# Casing's Keep Breaking



## golfpro2301 (Oct 7, 2012)

I just started experimenting with making my own sausage. I wanted to start with bratwurst so I bought LEM Collagen casings and LEM bratwurst seasoning from Gander Mtn. Seasoned the meat correctly and stuffed the casing. it was about 6 feet long when it was fully stuffed. This is where I run into a problem. I try twisting them but they wont stay twisted. Also, if I twist them 4-5 times and cut the end of the sausge it doest stay tied together. I finally got them to stay twisted together and cooked about a 4 feet strand containing 8 links in the oven but the casings snapped on each link.

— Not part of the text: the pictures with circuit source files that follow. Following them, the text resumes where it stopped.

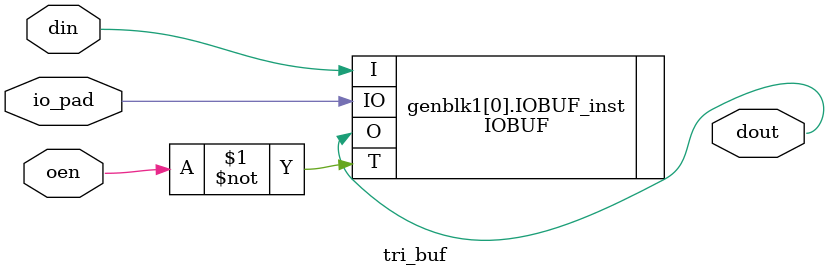
<source format=v>
module tri_buf #(
                     parameter WIDTH = 1
                   )
                   (
                     input   wire  [WIDTH-1:0]       din,
                     input   wire                    oen,
                     inout   wire  [WIDTH-1:0]       io_pad,
                     output  wire  [WIDTH-1:0]       dout
                   );
genvar i;

generate
  for (i=0; i<WIDTH; i=i+1)
  begin
  IOBUF                   #(
                                    .DRIVE (12),        // Specify the output drive strength
                             .IBUF_LOW_PWR ("TRUE"),    // Low Power - "TRUE", High Performance = "FALSE"
                               .IOSTANDARD ("DEFAULT") // Specify the I/O standard
                           )
               IOBUF_inst  (
                                        .O (dout[i]),   // Buffer output     (data to core)
                                       .IO (io_pad[i]), // Buffer inout port (To I/O pad)
                                        .I (din[i]),    // Buffer input      (core to I/O pad)
                                        .T (~oen)        // 3-state enable input, high=tristate hence input, low=output
                           ); 
     
  end
endgenerate
endmodule

</source>
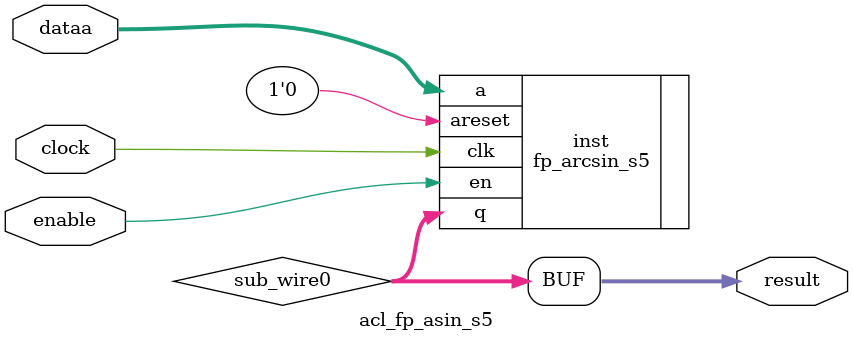
<source format=v>

`timescale 1 ps / 1 ps
// synopsys translate_on
module acl_fp_asin_s5 (
	enable,
	clock,
	dataa,
	result);

	input	  enable;
	input	  clock;
	input	[31:0]  dataa;
	output	[31:0]  result;

	wire [31:0] sub_wire0;
	wire [31:0] result = sub_wire0[31:0];

	fp_arcsin_s5	inst (
				.en (enable),
        .areset(1'b0),
				.clk(clock),
				.a(dataa),
				.q(sub_wire0));

endmodule

</source>
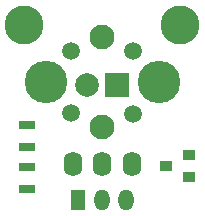
<source format=gts>
%TF.GenerationSoftware,KiCad,Pcbnew,4.0.7-e2-6376~58~ubuntu16.04.1*%
%TF.CreationDate,2018-01-20T15:47:02+01:00*%
%TF.ProjectId,BasicModule,42617369634D6F64756C652E6B696361,rev?*%
%TF.FileFunction,Soldermask,Top*%
%FSLAX46Y46*%
G04 Gerber Fmt 4.6, Leading zero omitted, Abs format (unit mm)*
G04 Created by KiCad (PCBNEW 4.0.7-e2-6376~58~ubuntu16.04.1) date Sat Jan 20 15:47:02 2018*
%MOMM*%
%LPD*%
G01*
G04 APERTURE LIST*
%ADD10C,0.100000*%
%ADD11R,1.300000X1.800000*%
%ADD12O,1.300000X1.800000*%
%ADD13C,1.507160*%
%ADD14C,2.100000*%
%ADD15O,1.600000X2.100000*%
%ADD16C,3.600000*%
%ADD17R,2.000000X2.100000*%
%ADD18C,2.000000*%
%ADD19R,1.000000X0.900000*%
%ADD20R,1.400000X0.800000*%
%ADD21C,3.300000*%
G04 APERTURE END LIST*
D10*
D11*
X6985000Y-17145000D03*
D12*
X8985000Y-17145000D03*
X10985000Y-17145000D03*
D13*
X6334760Y-9794240D03*
X6329680Y-4538980D03*
X11590020Y-4551680D03*
X11595100Y-9806940D03*
D14*
X9017000Y-10911840D03*
X9017000Y-3312160D03*
D15*
X6517000Y-14112000D03*
X9017000Y-14112000D03*
X11517000Y-14112000D03*
D16*
X4217000Y-7112000D03*
X13817000Y-7112000D03*
D17*
X10287000Y-7366000D03*
D18*
X7747000Y-7366000D03*
D19*
X16367000Y-15174000D03*
X16367000Y-13274000D03*
X14367000Y-14224000D03*
D20*
X2667000Y-14290000D03*
X2667000Y-16190000D03*
X2667000Y-10734000D03*
X2667000Y-12634000D03*
D21*
X2413000Y-2286000D03*
X15621000Y-2286000D03*
M02*

</source>
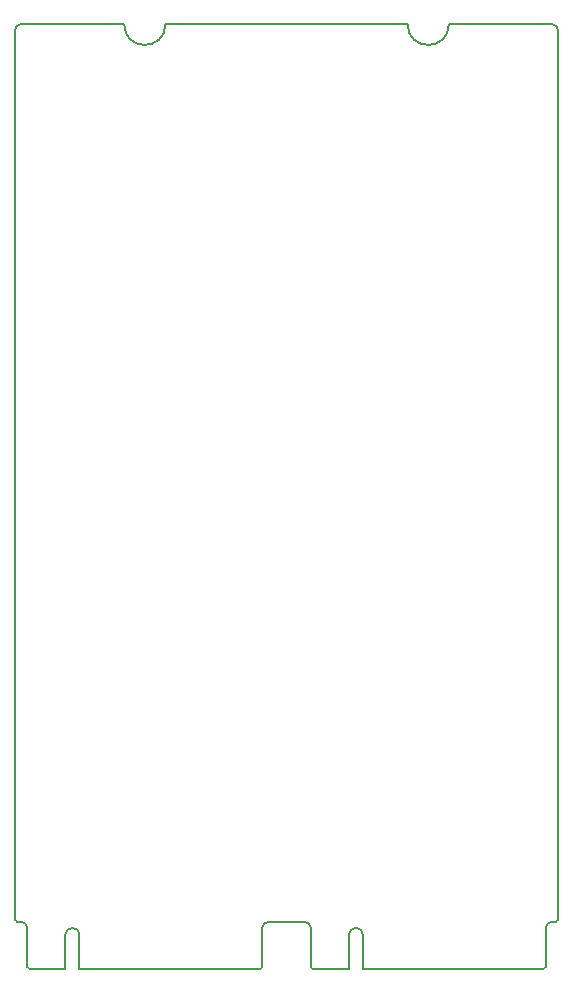
<source format=gm1>
G04*
G04 #@! TF.GenerationSoftware,Altium Limited,Altium Designer,24.5.2 (23)*
G04*
G04 Layer_Color=16711935*
%FSLAX44Y44*%
%MOMM*%
G71*
G04*
G04 #@! TF.SameCoordinates,91BA8B22-162D-4FD0-A550-99D68B665C59*
G04*
G04*
G04 #@! TF.FilePolarity,Positive*
G04*
G01*
G75*
%ADD10C,0.2000*%
D10*
X332500Y800000D02*
G03*
X367500Y800000I17500J0D01*
G01*
X92500D02*
G03*
X127500Y800000I17500J0D01*
G01*
X294750Y28999D02*
G03*
X288750Y35001I-6001J1D01*
G01*
X447500Y0D02*
G03*
X449499Y1999I0J1999D01*
G01*
X460000Y795000D02*
G03*
X455001Y799999I-4999J0D01*
G01*
X454501Y40000D02*
G03*
X449499Y35001I-1J-5000D01*
G01*
X458001Y40000D02*
G03*
X460000Y41999I0J1999D01*
G01*
X250500Y35001D02*
G03*
X245499Y40000I-5000J-1D01*
G01*
X250500Y1999D02*
G03*
X252499Y0I1999J0D01*
G01*
X288750Y35001D02*
G03*
X282751Y28999I1J-6001D01*
G01*
X0Y41999D02*
G03*
X1999Y40000I1999J0D01*
G01*
X207500Y0D02*
G03*
X209499Y1999I0J1999D01*
G01*
X214501Y40000D02*
G03*
X209499Y35001I-1J-5000D01*
G01*
X10500D02*
G03*
X5499Y40000I-5000J-1D01*
G01*
X10500Y1999D02*
G03*
X12499Y0I1999J0D01*
G01*
X48750Y35001D02*
G03*
X42751Y28999I1J-6001D01*
G01*
X54750D02*
G03*
X48750Y35001I-6001J1D01*
G01*
X4999Y799999D02*
G03*
X0Y795000I0J-4999D01*
G01*
X459999Y795000D02*
X460000Y41999D01*
X127500Y800001D02*
X332500D01*
X367500D02*
X455001D01*
X-0Y795000D02*
X0Y41999D01*
X282751Y0D02*
Y28999D01*
X252499Y0D02*
X282751D01*
X250500Y1999D02*
Y35001D01*
X294750Y0D02*
Y28999D01*
Y-0D02*
X447500Y0D01*
X449499Y1999D02*
Y35001D01*
X454501Y40000D02*
X458001D01*
X42751Y0D02*
Y28999D01*
X12499Y0D02*
X42751D01*
X54750D02*
Y28999D01*
Y-0D02*
X207500Y0D01*
X209499Y1999D02*
Y35001D01*
X214501Y40000D02*
X245500D01*
X1999D02*
X5499D01*
X10500Y1999D02*
Y35001D01*
X4999Y799999D02*
X92500D01*
M02*

</source>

The collagen casings I bought said do not soak in water so I didnt and the above problems happened so I decided to try it again but soak the casings and the same thing happened. Any help would be grea


----------



## diggingdogfarm (Oct 7, 2012)

Tie the casings with string, or better yet, get some good hog casings.


~Martin


----------



## woodcutter (Oct 7, 2012)

Yea, those colligan casings let you stuff them so full they are hard to twist into links without breakage. I myself don't like the texture of them, I would rather use hog casings also. Nice snap with the natural casings.


----------



## johnnie walker (Oct 7, 2012)

Collagen casings will not stay twisted like a natural casing will. Like DDF said use a peice of string to tie off your links. Also do not soak collagen casings in water. I use them to make my sausage and you just need to figure out how tight to stuff them. If you cook them at too high a temp that will also make them split open.


----------



## golfpro2301 (Oct 7, 2012)

Thanks. I will go get some hog casings tomorrow and try it again for the third time. Already fubar'd 6 pounds but I want to get it right. This has turned into an exspensive hobby. Instead of starting another thread maybe you all can just answer a question on some summer sausage. I made a 3lb roll using hi-mountain garlic and black pepper seasoning. stuffed and cured overnight in the fridge. When I went to start up my smoker I noticed I only had a few briquettes of charcoal left. So I smoked the sausage at 165* for about an hour. I moved it to the oven at 175* until it reached 156* IT. Pulled it out and ran cold water over the casing then put it in the fridge. After an hour in the fridge I took it out to slice a few pieces. The taste was good but as I was peeling the skin off I could see liquid fat sitting between the skin and the meat. Did I do something wrong in the process of cooking or stuffing?


----------



## boykjo (Oct 8, 2012)

Hey GP... First we need some more info.... What type of meat and fat ratio's are you using? What size grind plate? More than likley with the fat out.... your temperature of your oven was swinging above 175 degrees into the danger zone which caused the sausage to render the fat..... I suggest starting with a 80/20 lean to fat ratio and grinding through a 4mm or 1/8 inch plate. Get a remote therm and use it to monitor temps of your smoker and try not to use the oven. A good start is to have a smoker that will allow you to hang sausage and control temps for smoked sausages.....


----------



## golfpro2301 (Oct 8, 2012)

I used 2lbs of 80/20 pork and 1 pound of lean ground beef. I dont know the size of the plate I used. It doesnt have holes but cut outs in the shape of pizza slices. The first one I did I layed down on the smoker rack. I have another in the fridge that was curing overnight so I am going to try and hang that one today. Is there a benefit from hanging  them versus laying them down?


----------